Os pais de uma das alunas envolvidas no caso da escola de Espinho, onde uma professora foi suspensa por alegada conduta imprópria nas aulas, acreditam que a docente “tratou mal” a sua filha em retaliação por ela não participar numa visita de estudo a Espanha.
“A minha filha disse que não ia, a professora não gostou e começou a tratá-la mal a partir daí”, afirma a mãe da jovem, que não quis identificar-se.
A situação de mal-estar entre a professora Joaquina Rocha, da Escola EB 2/3 Sá Couto, de Espinho, e as duas alunas envolvidas no caso já vinha desde Abril, tendo sido entretanto abordada numa reunião com os encarregados de educação da turma.

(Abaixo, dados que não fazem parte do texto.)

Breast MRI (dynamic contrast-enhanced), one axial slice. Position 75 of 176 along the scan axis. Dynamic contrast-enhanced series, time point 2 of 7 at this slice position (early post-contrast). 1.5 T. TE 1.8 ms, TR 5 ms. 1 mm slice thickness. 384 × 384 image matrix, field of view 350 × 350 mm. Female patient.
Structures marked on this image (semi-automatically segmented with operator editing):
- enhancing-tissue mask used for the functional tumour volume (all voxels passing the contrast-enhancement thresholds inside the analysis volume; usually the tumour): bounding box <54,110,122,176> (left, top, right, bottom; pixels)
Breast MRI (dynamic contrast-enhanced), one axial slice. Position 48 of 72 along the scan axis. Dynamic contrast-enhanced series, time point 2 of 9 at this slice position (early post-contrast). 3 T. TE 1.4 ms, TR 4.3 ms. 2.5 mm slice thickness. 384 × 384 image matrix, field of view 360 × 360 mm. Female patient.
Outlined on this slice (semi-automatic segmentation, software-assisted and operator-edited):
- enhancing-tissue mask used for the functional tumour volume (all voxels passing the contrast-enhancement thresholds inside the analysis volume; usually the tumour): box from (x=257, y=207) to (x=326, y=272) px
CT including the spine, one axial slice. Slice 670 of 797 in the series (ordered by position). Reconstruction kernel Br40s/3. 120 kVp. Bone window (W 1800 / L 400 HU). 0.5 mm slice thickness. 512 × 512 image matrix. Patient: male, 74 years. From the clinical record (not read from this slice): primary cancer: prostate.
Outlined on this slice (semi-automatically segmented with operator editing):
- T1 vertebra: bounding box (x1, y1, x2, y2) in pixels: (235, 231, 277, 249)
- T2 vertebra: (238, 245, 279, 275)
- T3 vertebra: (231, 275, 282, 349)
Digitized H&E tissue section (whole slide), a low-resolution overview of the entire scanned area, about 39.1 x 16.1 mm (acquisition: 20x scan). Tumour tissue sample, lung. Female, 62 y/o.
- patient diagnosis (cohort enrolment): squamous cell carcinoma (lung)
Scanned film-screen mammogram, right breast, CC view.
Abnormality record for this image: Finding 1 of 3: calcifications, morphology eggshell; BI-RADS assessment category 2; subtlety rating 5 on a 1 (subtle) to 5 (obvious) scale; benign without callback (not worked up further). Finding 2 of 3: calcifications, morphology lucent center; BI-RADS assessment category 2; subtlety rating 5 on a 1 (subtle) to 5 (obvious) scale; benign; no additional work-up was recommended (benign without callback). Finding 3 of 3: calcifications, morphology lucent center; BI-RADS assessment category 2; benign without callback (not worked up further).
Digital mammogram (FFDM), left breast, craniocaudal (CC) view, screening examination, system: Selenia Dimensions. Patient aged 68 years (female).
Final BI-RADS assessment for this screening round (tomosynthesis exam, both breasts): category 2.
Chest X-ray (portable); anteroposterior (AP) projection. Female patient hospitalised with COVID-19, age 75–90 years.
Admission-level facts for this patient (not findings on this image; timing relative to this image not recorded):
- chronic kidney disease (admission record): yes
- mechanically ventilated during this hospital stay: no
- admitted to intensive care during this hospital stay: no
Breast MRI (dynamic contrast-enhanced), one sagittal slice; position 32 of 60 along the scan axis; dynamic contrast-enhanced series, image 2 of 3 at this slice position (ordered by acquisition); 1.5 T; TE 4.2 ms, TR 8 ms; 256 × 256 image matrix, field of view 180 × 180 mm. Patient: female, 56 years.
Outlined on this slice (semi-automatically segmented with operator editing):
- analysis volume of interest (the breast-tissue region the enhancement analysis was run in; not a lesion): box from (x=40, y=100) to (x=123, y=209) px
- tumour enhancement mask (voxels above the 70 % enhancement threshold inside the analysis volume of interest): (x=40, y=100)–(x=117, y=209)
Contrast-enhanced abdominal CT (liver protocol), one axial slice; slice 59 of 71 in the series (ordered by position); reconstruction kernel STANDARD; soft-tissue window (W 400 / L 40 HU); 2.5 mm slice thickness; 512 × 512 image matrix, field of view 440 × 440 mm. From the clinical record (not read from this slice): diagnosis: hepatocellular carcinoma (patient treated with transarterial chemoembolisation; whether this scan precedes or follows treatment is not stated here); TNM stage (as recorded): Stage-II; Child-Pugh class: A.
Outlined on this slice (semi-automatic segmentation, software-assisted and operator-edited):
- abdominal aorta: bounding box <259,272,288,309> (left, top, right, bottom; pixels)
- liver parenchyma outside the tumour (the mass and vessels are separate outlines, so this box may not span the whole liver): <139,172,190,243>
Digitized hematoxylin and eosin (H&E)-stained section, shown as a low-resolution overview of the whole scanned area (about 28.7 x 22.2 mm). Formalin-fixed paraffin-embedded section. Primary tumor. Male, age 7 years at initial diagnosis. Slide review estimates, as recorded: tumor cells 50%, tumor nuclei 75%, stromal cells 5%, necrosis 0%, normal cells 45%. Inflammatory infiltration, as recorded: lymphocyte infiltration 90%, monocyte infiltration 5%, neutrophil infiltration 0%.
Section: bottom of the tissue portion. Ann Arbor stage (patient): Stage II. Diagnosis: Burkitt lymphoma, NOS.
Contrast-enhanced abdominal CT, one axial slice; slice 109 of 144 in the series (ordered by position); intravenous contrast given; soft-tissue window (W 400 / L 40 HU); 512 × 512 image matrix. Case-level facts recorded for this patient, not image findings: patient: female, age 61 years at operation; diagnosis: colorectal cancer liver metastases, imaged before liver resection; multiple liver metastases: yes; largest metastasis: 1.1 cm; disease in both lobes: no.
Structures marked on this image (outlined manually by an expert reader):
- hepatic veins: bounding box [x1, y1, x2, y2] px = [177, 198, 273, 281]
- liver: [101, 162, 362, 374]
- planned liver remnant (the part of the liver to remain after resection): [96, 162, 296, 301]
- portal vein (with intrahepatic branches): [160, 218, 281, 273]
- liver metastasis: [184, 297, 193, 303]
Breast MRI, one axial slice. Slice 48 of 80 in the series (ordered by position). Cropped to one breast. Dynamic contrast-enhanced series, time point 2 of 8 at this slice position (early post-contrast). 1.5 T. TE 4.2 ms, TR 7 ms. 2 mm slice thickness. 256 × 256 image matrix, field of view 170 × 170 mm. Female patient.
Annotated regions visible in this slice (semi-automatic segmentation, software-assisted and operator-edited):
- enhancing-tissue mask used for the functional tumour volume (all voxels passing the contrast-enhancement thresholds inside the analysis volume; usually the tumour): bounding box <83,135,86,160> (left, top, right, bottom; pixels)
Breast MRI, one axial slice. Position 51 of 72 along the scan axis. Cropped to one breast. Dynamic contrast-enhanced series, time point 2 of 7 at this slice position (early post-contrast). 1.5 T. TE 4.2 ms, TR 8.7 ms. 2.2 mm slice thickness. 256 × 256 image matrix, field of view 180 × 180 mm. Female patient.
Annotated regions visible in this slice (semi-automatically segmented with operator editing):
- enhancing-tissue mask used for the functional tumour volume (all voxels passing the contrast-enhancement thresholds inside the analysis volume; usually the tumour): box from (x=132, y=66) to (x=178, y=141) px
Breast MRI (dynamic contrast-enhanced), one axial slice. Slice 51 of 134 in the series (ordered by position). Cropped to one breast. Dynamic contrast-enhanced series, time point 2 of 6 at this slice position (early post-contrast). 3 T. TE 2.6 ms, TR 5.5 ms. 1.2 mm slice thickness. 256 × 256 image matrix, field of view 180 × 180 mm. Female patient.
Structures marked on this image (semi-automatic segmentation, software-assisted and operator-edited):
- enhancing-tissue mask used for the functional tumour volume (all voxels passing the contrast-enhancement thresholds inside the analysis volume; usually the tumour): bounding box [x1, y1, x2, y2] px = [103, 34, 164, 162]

O tema não foi, contudo, discutido com a justificação de que “a reunião era para os pais todos” e não para debater situações isoladas.
“A professora até foi um bocadinho grosseira com a minha mulher”, refere o pai da aluna em questão, que também não quis ser identificado.
“Depois disso”, continua a mãe da jovem, “a professora começou a cair em cima da minha filha”.
Mais tarde, acrescentou, a professora “chegou a marcar um café com as duas alunas, para lhes pedir desculpa pelo comportamento que andava a ter”, conta o pai da estudante.
“Mas acabou por ameaçá-las com as notas [à disciplina em que lhes dá aulas]”, acrescentou.
Nem o pai nem a mãe da jovem comentaram o teor sexual da discussão entre a professora e as duas alunas envolvidas no processo.
A mãe sustenta que “ninguém sabe quem é que gravou a conversa”.
“Não foi a minha filha. (…) Ela até gostava da professora”, disse.
A mãe da outra jovem envolvida no caso não prestou declarações aos jornalistas.
Noémia Brogueira, presidente do Conselho Executivo da Escola EB 2/3 Sá Couto, de Espinho, também não adiantou quaisquer esclarecimentos.
Admitiu apenas que a professora envolvida no caso foi sujeita a “suspensão preventiva” no âmbito de um processo disciplinar que “está a decorrer com todos os acompanhamentos que são necessários a uma situação destas”.
A professora suspensa é acusada de abordar inapropriadamente questões sexuais da vida privada dos alunos, numa aula.
Esta foi gravada, alegadamente por uma estudante do 7.º ano.